Second, certain policy changes and pending bills are being discussed in legislative circles as possibly being ripe for amendments to the UFA process, including:
- Clarifying FDA’s role (or lack thereof) in the regulation of laboratory-developed tests, also known as LDTs (towards this end, a discussion draft of a bill called the Diagnostic Accuracy and Innovation Act was released on March 20th).
- Federal “Right to Try” legislation that would prohibit FDA from blocking a patient’s ability to access an experimental, unapproved treatment.
- The RACE for Children Act, which would update existing law on pediatric research to support the development of cancer treatments for children.
- The Lower Drug Costs Through Competition Act, which we mentioned in our first UFA blog post and would award priority review vouchers to sponsors after approval of certain types of generic drug products.
- Reforms to restricted distribution requirements for high-risk drugs and the Agency’s REMS authorities.
- Changes to the Orphan Drug Act to address perceived “abuse” of the system (although this potential legislative priority could be delayed in light of the recently initiated investigation by the General Accountability Office).
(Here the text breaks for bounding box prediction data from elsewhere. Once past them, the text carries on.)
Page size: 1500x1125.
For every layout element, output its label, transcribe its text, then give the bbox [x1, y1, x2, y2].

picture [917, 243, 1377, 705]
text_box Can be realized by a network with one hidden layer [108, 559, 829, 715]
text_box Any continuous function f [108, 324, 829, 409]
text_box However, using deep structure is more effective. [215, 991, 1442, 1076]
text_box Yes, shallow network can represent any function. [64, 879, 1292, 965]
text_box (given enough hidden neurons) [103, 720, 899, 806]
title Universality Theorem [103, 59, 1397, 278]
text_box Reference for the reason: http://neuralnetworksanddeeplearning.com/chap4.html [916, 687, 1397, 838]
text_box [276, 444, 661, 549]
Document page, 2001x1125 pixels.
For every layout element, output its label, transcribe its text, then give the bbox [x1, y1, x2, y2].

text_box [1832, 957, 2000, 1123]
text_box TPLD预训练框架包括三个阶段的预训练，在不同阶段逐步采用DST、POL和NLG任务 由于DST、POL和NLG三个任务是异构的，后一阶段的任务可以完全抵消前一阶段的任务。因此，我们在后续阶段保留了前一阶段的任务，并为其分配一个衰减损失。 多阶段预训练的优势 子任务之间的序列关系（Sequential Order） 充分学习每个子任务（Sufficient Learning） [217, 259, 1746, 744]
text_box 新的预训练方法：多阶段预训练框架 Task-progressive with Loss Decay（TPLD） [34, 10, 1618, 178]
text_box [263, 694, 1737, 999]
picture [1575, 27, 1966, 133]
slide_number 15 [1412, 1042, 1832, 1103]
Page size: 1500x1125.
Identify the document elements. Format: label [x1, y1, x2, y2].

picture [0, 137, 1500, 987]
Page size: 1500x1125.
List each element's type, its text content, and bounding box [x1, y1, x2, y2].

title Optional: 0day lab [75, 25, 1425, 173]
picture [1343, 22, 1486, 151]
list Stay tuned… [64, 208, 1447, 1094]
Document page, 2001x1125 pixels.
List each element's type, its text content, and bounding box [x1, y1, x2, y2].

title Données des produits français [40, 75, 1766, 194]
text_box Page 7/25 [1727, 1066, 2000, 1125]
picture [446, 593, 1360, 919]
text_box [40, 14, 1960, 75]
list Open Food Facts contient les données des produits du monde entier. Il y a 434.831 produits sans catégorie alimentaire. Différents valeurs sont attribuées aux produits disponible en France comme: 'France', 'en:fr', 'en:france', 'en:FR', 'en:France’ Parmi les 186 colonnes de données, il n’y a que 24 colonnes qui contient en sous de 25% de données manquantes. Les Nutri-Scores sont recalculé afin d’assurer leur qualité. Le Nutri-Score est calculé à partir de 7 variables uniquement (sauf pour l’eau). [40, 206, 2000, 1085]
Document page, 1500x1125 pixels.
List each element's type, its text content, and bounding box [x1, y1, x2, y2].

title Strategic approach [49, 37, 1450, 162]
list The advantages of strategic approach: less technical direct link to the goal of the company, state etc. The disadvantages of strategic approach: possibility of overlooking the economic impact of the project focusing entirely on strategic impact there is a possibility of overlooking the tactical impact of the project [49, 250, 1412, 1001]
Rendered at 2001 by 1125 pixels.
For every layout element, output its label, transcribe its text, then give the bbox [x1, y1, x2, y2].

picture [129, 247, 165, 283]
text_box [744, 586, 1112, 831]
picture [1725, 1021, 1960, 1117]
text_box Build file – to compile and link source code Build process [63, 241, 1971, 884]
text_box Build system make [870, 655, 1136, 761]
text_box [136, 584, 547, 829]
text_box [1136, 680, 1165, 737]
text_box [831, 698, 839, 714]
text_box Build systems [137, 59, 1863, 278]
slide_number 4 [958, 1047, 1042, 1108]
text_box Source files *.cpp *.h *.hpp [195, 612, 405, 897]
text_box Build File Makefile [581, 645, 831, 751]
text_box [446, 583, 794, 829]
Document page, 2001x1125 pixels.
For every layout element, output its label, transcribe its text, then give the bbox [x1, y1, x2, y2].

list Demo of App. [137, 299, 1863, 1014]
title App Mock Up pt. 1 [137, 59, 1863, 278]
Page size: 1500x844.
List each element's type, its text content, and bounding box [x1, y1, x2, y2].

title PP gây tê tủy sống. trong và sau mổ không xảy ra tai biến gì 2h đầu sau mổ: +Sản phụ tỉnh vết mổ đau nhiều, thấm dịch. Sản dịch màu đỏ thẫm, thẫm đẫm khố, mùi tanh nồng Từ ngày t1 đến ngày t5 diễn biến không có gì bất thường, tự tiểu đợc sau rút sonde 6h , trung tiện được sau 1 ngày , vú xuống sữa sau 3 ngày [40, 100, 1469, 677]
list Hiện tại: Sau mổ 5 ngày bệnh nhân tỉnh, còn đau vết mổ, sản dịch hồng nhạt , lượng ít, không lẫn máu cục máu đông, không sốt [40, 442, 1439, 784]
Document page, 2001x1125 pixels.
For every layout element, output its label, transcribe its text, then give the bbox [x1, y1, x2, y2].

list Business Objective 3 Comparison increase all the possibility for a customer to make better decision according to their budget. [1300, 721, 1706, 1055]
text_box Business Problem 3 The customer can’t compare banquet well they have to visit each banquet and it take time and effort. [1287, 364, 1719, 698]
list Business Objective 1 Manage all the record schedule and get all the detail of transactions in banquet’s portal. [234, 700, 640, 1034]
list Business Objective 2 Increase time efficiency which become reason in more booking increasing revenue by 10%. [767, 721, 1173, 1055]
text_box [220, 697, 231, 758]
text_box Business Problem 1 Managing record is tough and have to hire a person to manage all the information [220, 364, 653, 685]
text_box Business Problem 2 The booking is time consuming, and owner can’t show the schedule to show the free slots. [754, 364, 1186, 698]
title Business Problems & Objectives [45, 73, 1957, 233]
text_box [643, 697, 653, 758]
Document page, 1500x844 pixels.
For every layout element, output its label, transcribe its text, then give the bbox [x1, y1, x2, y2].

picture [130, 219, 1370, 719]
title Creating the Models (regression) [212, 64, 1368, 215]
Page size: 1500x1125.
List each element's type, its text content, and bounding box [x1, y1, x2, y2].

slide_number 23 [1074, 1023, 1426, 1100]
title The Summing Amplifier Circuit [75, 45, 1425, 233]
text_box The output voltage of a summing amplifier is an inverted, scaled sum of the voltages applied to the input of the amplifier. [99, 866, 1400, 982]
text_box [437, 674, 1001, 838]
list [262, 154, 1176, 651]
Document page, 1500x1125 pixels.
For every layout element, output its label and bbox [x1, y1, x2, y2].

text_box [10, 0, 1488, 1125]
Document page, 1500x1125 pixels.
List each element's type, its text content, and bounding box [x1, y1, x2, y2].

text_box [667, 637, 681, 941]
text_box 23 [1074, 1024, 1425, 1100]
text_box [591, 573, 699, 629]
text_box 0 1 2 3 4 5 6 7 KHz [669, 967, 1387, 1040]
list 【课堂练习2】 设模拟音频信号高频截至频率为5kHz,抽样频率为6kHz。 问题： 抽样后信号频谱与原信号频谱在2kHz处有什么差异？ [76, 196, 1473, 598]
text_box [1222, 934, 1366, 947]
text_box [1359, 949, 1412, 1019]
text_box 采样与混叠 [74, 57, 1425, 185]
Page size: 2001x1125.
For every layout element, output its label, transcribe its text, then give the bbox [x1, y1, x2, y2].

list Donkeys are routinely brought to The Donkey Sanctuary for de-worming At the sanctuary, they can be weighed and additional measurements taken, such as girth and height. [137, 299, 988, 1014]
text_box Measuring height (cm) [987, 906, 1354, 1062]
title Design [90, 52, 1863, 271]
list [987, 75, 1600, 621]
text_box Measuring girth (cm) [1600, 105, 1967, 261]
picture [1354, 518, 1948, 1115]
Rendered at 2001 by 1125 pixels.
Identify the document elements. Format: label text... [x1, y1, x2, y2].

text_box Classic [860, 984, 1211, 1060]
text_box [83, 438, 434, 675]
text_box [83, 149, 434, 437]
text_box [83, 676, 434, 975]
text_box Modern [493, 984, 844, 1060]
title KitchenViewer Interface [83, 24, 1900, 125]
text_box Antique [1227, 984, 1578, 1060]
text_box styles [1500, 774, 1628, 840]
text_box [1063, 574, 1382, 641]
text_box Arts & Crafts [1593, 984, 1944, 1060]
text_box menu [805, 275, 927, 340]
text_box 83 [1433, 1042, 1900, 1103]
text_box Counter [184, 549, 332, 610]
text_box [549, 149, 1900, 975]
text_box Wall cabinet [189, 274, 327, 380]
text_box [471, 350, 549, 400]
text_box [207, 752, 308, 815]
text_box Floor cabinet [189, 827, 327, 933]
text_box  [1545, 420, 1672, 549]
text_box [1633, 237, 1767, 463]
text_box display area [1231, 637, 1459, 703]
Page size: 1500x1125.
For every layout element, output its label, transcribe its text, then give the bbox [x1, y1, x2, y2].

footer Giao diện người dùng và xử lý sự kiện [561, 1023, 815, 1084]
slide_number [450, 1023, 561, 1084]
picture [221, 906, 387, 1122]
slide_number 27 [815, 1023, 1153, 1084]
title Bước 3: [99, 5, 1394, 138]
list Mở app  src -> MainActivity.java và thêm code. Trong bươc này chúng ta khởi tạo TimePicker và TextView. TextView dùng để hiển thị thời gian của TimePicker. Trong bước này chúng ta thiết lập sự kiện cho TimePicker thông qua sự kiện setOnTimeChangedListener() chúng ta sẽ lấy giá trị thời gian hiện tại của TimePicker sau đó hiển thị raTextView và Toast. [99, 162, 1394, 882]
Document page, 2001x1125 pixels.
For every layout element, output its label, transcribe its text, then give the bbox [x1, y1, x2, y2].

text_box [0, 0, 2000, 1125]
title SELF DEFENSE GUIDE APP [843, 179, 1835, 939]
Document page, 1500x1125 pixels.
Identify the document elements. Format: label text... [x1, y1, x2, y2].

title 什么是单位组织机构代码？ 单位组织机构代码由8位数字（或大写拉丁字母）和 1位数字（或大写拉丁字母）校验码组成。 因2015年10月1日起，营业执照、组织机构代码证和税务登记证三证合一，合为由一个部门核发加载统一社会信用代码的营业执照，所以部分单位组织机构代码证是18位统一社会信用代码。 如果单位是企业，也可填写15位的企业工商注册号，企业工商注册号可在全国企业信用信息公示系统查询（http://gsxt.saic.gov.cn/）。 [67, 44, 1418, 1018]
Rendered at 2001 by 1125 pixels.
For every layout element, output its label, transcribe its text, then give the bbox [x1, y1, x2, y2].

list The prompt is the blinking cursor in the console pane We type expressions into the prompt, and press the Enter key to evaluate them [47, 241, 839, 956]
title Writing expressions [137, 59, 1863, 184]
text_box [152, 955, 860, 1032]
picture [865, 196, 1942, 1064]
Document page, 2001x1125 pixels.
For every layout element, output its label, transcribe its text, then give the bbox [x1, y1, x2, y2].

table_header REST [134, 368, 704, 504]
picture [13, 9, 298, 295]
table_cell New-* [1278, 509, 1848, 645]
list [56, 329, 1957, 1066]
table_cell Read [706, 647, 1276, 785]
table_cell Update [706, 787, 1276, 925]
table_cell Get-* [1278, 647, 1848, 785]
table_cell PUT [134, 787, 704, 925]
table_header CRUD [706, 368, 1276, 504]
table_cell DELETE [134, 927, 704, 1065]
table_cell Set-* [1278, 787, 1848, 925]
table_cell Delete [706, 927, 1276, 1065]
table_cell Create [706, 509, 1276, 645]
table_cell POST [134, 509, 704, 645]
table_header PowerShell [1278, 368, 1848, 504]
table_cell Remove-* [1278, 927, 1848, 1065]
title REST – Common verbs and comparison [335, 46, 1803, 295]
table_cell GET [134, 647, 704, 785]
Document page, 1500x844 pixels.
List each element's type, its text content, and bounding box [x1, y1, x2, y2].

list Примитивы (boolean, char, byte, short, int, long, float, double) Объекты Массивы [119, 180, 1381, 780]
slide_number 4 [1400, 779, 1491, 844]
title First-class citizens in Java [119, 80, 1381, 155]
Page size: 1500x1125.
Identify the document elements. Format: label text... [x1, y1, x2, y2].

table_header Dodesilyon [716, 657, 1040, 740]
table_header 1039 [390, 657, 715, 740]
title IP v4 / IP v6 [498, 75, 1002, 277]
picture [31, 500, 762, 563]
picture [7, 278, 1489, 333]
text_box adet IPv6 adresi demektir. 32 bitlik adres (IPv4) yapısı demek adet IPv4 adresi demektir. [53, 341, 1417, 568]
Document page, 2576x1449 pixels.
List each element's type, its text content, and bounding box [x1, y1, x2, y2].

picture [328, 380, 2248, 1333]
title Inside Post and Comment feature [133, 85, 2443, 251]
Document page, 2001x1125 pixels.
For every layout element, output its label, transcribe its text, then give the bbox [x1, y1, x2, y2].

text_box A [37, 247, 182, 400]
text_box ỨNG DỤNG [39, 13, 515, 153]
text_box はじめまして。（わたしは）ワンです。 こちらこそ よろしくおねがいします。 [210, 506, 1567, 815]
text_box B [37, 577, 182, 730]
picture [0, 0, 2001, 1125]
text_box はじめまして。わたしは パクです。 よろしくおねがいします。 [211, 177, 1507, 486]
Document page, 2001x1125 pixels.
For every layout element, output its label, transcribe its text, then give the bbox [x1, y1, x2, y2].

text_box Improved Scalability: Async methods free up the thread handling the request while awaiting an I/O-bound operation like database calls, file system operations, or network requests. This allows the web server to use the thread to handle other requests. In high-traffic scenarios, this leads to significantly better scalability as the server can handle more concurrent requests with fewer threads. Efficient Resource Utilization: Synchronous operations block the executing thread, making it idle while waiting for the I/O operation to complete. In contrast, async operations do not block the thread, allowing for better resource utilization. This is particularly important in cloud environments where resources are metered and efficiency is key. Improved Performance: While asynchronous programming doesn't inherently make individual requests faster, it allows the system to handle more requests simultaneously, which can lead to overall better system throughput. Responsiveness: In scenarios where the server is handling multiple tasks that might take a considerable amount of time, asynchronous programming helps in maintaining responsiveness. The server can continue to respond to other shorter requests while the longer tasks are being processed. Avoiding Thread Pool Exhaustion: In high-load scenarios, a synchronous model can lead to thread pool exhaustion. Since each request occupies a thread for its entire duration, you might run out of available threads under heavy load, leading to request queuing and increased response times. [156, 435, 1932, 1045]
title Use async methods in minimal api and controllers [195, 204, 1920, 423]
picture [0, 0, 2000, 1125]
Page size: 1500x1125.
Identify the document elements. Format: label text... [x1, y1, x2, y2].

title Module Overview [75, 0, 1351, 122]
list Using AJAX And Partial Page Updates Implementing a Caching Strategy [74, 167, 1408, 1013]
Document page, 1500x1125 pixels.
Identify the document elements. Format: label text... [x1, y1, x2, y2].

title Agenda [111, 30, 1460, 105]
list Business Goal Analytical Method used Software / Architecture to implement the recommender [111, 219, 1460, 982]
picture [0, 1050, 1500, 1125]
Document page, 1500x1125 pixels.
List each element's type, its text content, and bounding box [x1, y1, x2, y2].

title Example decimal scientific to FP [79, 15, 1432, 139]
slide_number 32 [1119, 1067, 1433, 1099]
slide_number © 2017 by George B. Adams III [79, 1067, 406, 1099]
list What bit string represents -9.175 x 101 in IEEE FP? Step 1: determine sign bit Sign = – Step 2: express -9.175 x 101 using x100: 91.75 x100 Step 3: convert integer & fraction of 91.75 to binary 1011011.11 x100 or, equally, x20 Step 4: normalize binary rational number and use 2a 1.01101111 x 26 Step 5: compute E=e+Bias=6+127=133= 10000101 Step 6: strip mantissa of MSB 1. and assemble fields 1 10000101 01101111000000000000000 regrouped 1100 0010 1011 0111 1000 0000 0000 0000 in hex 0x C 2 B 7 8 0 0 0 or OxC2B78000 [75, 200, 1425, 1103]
- And in contrast to the prior item, the Orphan Product Extensions Now Accelerating Cures and Treatments Act (OPEN ACT), which would grant a new exclusivity period to an approved drug that was repurposed for treatment of a rare, or orphan, disease.
One interesting concept that has come out of the March congressional hearings is whether FDA needs to be “penalized” in some way when it does not meet a commitment made in a user fee agreement with industry. But time is short for any sort of re-negotiation of the agreements – even if the Trump Administration’s budgetary priorities are different from those of the Obama Administration, and the White House may welcome a re-opening of the agreements. (Trump’s first budget blueprint, released on March 16th, proposes doubling FDA’s reliance on user fees.) As we’ve noted before, without UFA reauthorizations, the Agency won’t be able to collect fees from industry after September 30, 2017.
Congress will leave for summer break after July 27, so that appears to be the operative drop-dead date by which all the UFAs need to be signed into law. Delaying the reauthorizations past that point not only puts in jeopardy FDA’s activities with respect to application reviews and interactions with sponsors, but would also require the Agency to begin layoffs of employees who are funded by user fee revenues. This could have long-term productivity impacts on the Agency even if reauthorization is completed after Congress’s August recess, since scientists who leave FDA could take jobs in the private sector, and the Federal government’s hiring process is not quick even when qualified candidates are available.